Hello, I’m trying to implement a simple conditional GAN and wondering if what I’ve done is correct.
As far as I’ve understood, a conditional GAN is based on a simple architectural modification of the base GAN where we concatenate a suitable target vector of properties, or labels (so we end up performing a sort of semi-supervised training).
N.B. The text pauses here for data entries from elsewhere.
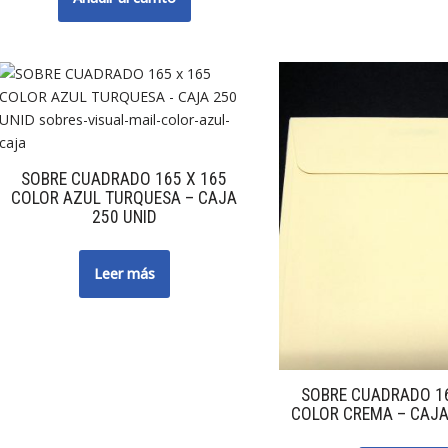
SOBRE CUADRADO 165 X 165
COLOR AZUL TURQUESA – CAJA
250 UNID
Leer más
SOBRE CUADRADO 16
COLOR CREMA – CAJA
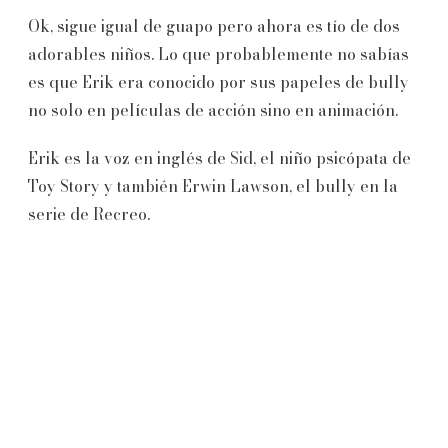
Ok, sigue igual de guapo pero ahora es tío de dos
adorables niños. Lo que probablemente no sabías
es que Erik era conocido por sus papeles de bully
no solo en películas de acción sino en animación.
Erik es la voz en inglés de Sid, el niño psicópata de
Toy Story y también Erwin Lawson, el bully en la
serie de Recreo.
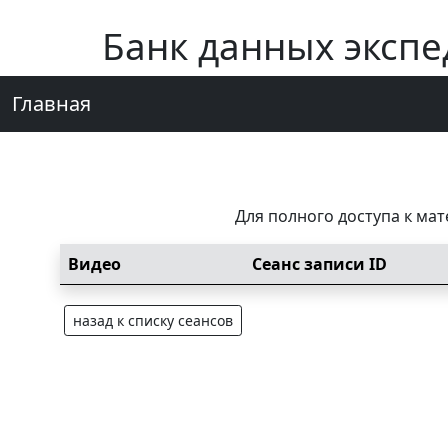
Банк данных эксп
Главная
Для полного доступа к ма
Видео
Сеанс записи ID
назад к списку сеансов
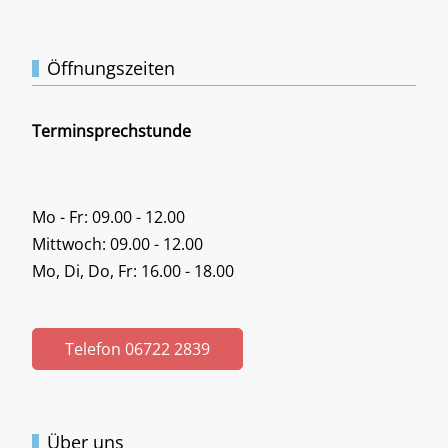
Öffnungszeiten
Terminsprechstunde
Mo - Fr: 09.00 - 12.00
Mittwoch: 09.00 - 12.00
Mo, Di, Do, Fr: 16.00 - 18.00
Telefon 06722 2839
Über uns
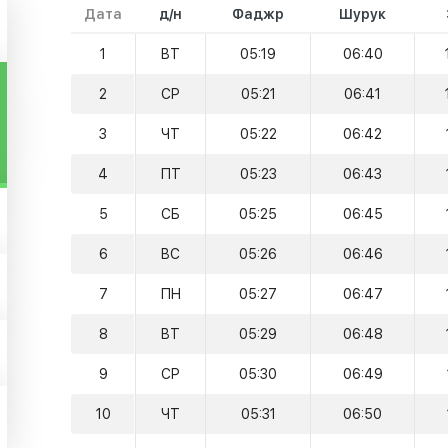
Дата
д/н
Фаджр
Шурук
1
ВТ
05:19
06:40
2
СР
05:21
06:41
3
ЧТ
05:22
06:42
4
ПТ
05:23
06:43
5
СБ
05:25
06:45
6
ВС
05:26
06:46
7
ПН
05:27
06:47
8
ВТ
05:29
06:48
9
СР
05:30
06:49
10
ЧТ
05:31
06:50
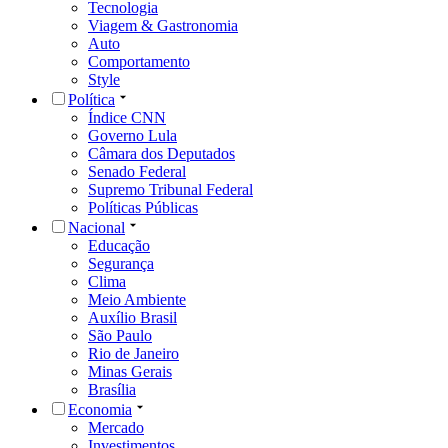
Tecnologia
Viagem & Gastronomia
Auto
Comportamento
Style
Política
Índice CNN
Governo Lula
Câmara dos Deputados
Senado Federal
Supremo Tribunal Federal
Políticas Públicas
Nacional
Educação
Segurança
Clima
Meio Ambiente
Auxílio Brasil
São Paulo
Rio de Janeiro
Minas Gerais
Brasília
Economia
Mercado
Investimentos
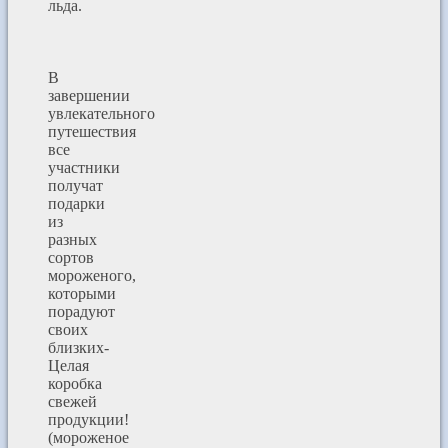
льда.
В
завершении
увлекательного
путешествия
все
участники
получат
подарки
из
разных
сортов
мороженого,
которыми
порадуют
своих
близких-
Целая
коробка
свежей
продукции!
(мороженое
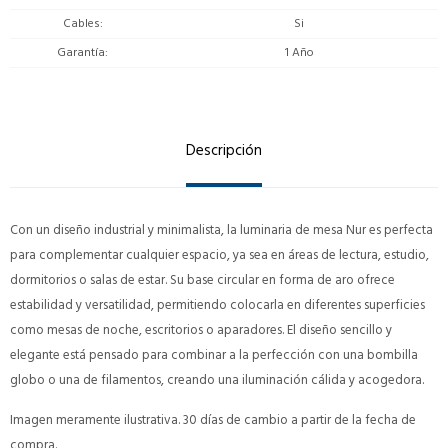
Cables
Si
Garantía
1 Año
Descripción
Con un diseño industrial y minimalista, la luminaria de mesa Nur es perfecta
para complementar cualquier espacio, ya sea en áreas de lectura, estudio,
dormitorios o salas de estar. Su base circular en forma de aro ofrece
estabilidad y versatilidad, permitiendo colocarla en diferentes superficies
como mesas de noche, escritorios o aparadores. El diseño sencillo y
elegante está pensado para combinar a la perfección con una bombilla
globo o una de filamentos, creando una iluminación cálida y acogedora.
Imagen meramente ilustrativa. 30 días de cambio a partir de la fecha de
compra.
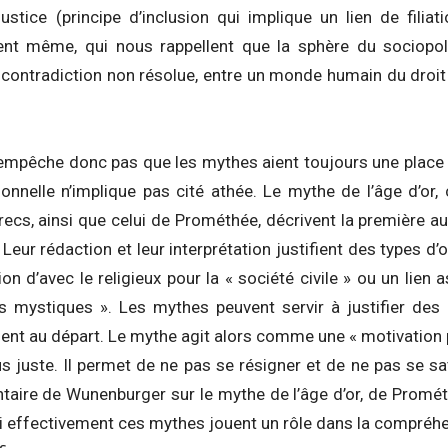
justice (principe d’inclusion qui implique un lien de filia
ent même, qui nous rappellent que la sphère du sociopol
 contradiction non résolue, entre un monde humain du dro
’empêche donc pas que les mythes aient toujours une place d
tionnelle n’implique pas cité athée. Le mythe de l’âge d’o
Grecs, ainsi que celui de Prométhée, décrivent la premièr
 Leur rédaction et leur interprétation justifient des types d’
on d’avec le religieux pour la « société civile » ou un lien 
mystiques ». Les mythes peuvent servir à justifier des o
fiaient au départ. Le mythe agit alors comme une « motivation
s juste. Il permet de ne pas se résigner et de ne pas se sat
ire de Wunenburger sur le mythe de l’âge d’or, de Prométhé
 effectivement ces mythes jouent un rôle dans la compréhen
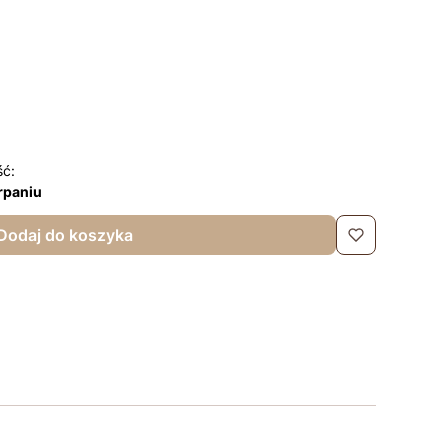
zł
Opcjonalne
5zł
Opcjonalne
e czapki +35zł
Opcjonalne
ść:
rpaniu
Dodaj do koszyka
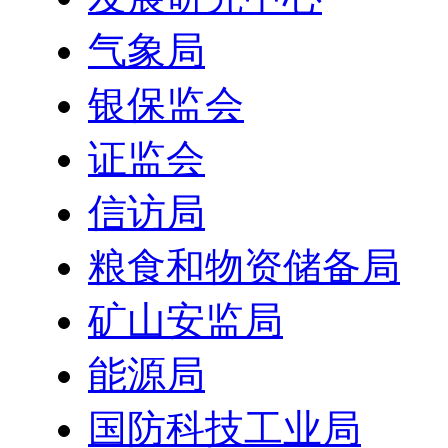
气象局
银保监会
证监会
信访局
粮食和物资储备局
矿山安监局
能源局
国防科技工业局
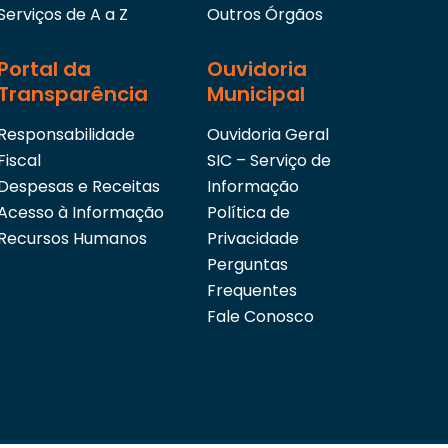
Serviços de A a Z
Outros Órgãos
Portal da
Ouvidoria
Transparência
Municipal
Responsabilidade
Ouvidoria Geral
Fiscal
SIC – Serviço de
Despesas e Receitas
Informação
Acesso à Informação
Política de
Recursos Humanos
Privacidade
Perguntas
Frequentes
Fale Conosco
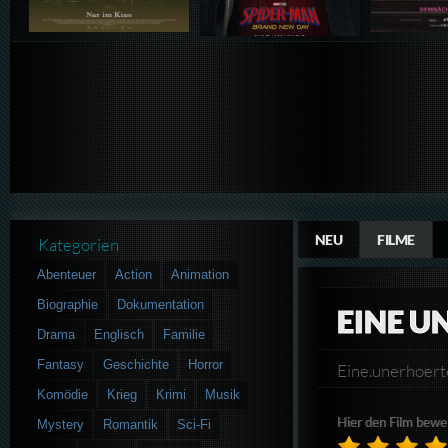
NEU
FILME
Kategorien
Abenteuer
Action
Animation
Biographie
Dokumentation
EINE U
Drama
Englisch
Familie
Fantasy
Geschichte
Horror
Eine.unerhoe
Komödie
Krieg
Krimi
Musik
Hier den Film bewe
Mystery
Romantik
Sci-Fi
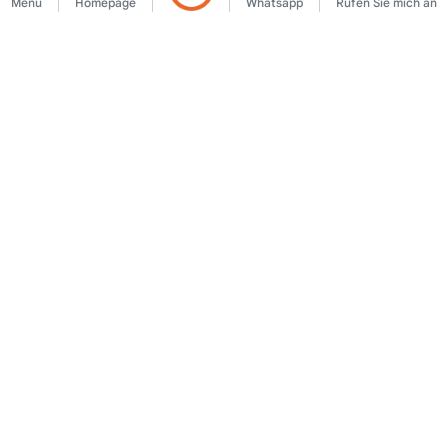
Menu
Homepage
Whatsapp
Rufen Sie mich an
UNTERNEHMEN
Mitgliedschaftsvereinbarung
Kontaktieren Sie uns
Regeln für die
Über uns
Veröffentlichung von
Hinweisen
Anzeigen
Rechtlicher Hinweis
KVKK-Richtlinie
Nutzungsbedingungen
KVKK-Klarstellungstext
Klarstellungstext
KVKK-Antragsformular
Cookie-Richtlinie
Einwilligungstext
LASST UNS ZUSAMMENARBEITEN
Geschäftspartnerschaft
Partnerformular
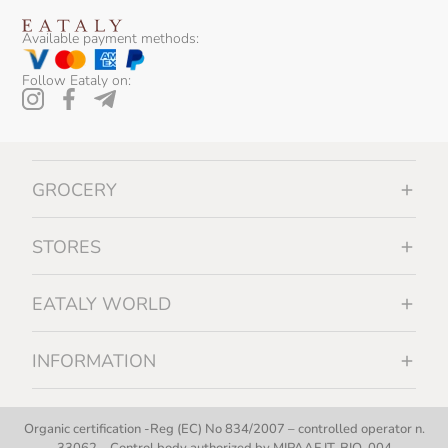
Taste Of Nature
Available payment methods:
Terre Francescane
Follow Eataly on:
Valverbe
Vicente Marino
GROCERY
STORES
EATALY WORLD
INFORMATION
Organic certification -Reg (EC) No 834/2007 – controlled operator n.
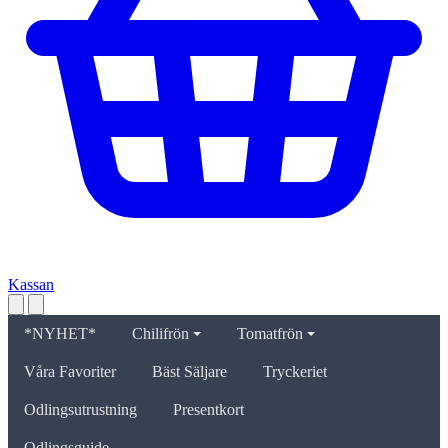
Kassan
*NYHET*
Chilifrön
Tomatfrön
Våra Favoriter
Bäst Säljare
Tryckeriet
Odlingsutrustning
Presentkort
Odlingsguide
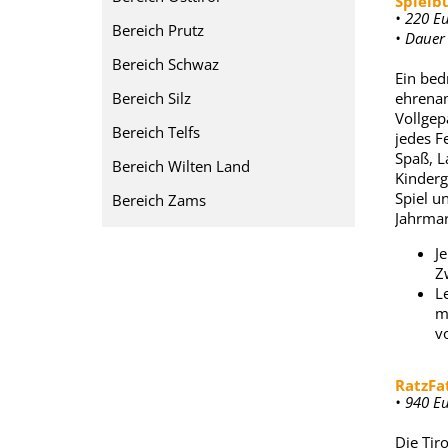
Spielb
• 220 Eu
Bereich Prutz
• Dauer
Bereich Schwaz
Ein bed
Bereich Silz
ehrenam
Vollgep
Bereich Telfs
jedes F
Spaß, L
Bereich Wilten Land
Kinderg
Spiel u
Bereich Zams
Jahrmark
J
Zw
L
m
v
RatzFa
• 940 E
Die Tir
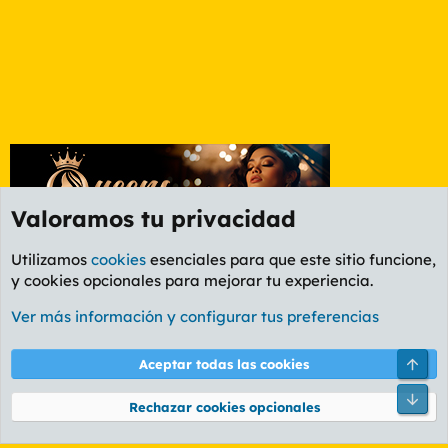
Valoramos tu privacidad
Utilizamos
cookies
esenciales para que este sitio funcione,
y cookies opcionales para mejorar tu experiencia.
Foro General
Ver más información y configurar tus preferencias
Cookies
PL OLDSTYLE AMARILLO
Cambiar fuente
Español (ES)
Arri
Aceptar todas las cookies
Contáctanos
Términos y reglas
Política de privacidad
Ayuda
R
Pie
S
Rechazar cookies opcionales
S
®
Community platform by XenForo
© 2010-2026 XenForo Ltd.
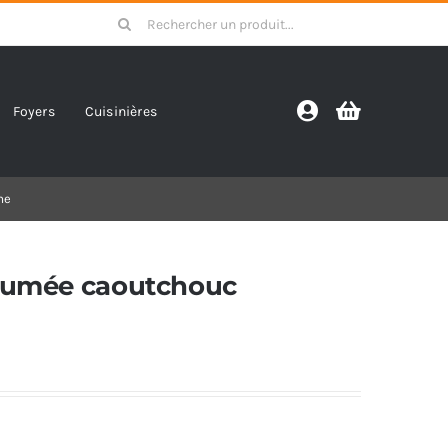
Search
for:
Foyers
Cuisinières
me
 fumée caoutchouc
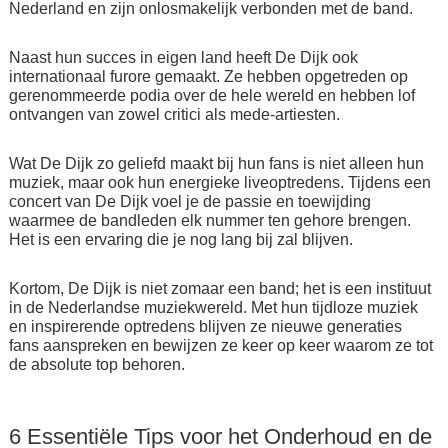
Nederland en zijn onlosmakelijk verbonden met de band.
Naast hun succes in eigen land heeft De Dijk ook
internationaal furore gemaakt. Ze hebben opgetreden op
gerenommeerde podia over de hele wereld en hebben lof
ontvangen van zowel critici als mede-artiesten.
Wat De Dijk zo geliefd maakt bij hun fans is niet alleen hun
muziek, maar ook hun energieke liveoptredens. Tijdens een
concert van De Dijk voel je de passie en toewijding
waarmee de bandleden elk nummer ten gehore brengen.
Het is een ervaring die je nog lang bij zal blijven.
Kortom, De Dijk is niet zomaar een band; het is een instituut
in de Nederlandse muziekwereld. Met hun tijdloze muziek
en inspirerende optredens blijven ze nieuwe generaties
fans aanspreken en bewijzen ze keer op keer waarom ze tot
de absolute top behoren.
6 Essentiële Tips voor het Onderhoud en de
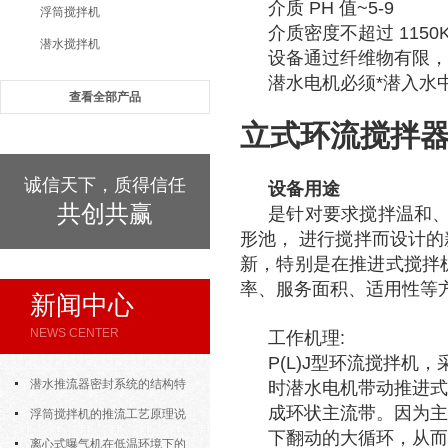
介质 PH 值~5-9
浮筒搅拌机
介质密度不超过 1150K
潜水搅拌机
设备通过纤维物有限，
潜水电机必须*潜入水
查看全部产品
立式环流搅拌
诚信天下，质得信任
设备
用途
共创共赢
是针对要求搅拌温和、
形池， 进行搅拌而设计
新，特别是在推进式搅拌
率、服务面积、适用性等
新闻中心
NEWS CENTER
工作机理:
P(L)J型环流搅拌机
潜水推流器密封系统的结构特
时潜水电机带动推进式
成环状主流带。因为主
点与渗漏故障处理
浮筒搅拌机的推流工艺原理说
下翻动的大循环，从而
明
离心式曝气机在低温环境下的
Currently, my model made by generator and discriminator looks like this:
import torch
import torch.nn as nn
import torch.optim as optim
from torch.utils.data import DataLoader
from utils import data_generator, get_data_loaders
import pandas as pd
class Discriminator(nn.Module):
def __init__(self, in_features):
super().__init__()
self.disc = nn.Sequential(
nn.Linear(in_features, 128),
nn.LeakyReLU(0.01),
nn.Linear(128, 1),
nn.Sigmoid(),
)
def forward(self, x, y):
input_ = torch.cat([x,y],dim=1)
return self.disc(input_)
class Generator(nn.Module):
def __init__(self, z_dim, comp_dim):
super().__init__()
self.gen = nn.Sequential(
nn.Linear(z_dim, 256),
nn.LeakyReLU(0.01),
nn.Linear(256, comp_dim),
nn.Sigmoid(),
)
def forward(self, x,y):
input_ = torch.cat([x,y],dim=1)
return self.gen(input_)
Do you think that this looks correct?
I’m wondering because I’ve seen people constructing a nn.Embedding()
starting from the vector that we are trying to condition on, like in this tutorial I’m following. I don’t really understand why is this the case. In my situation, for example, I have a vector of target properties that I wouldn’t convert into an embedding.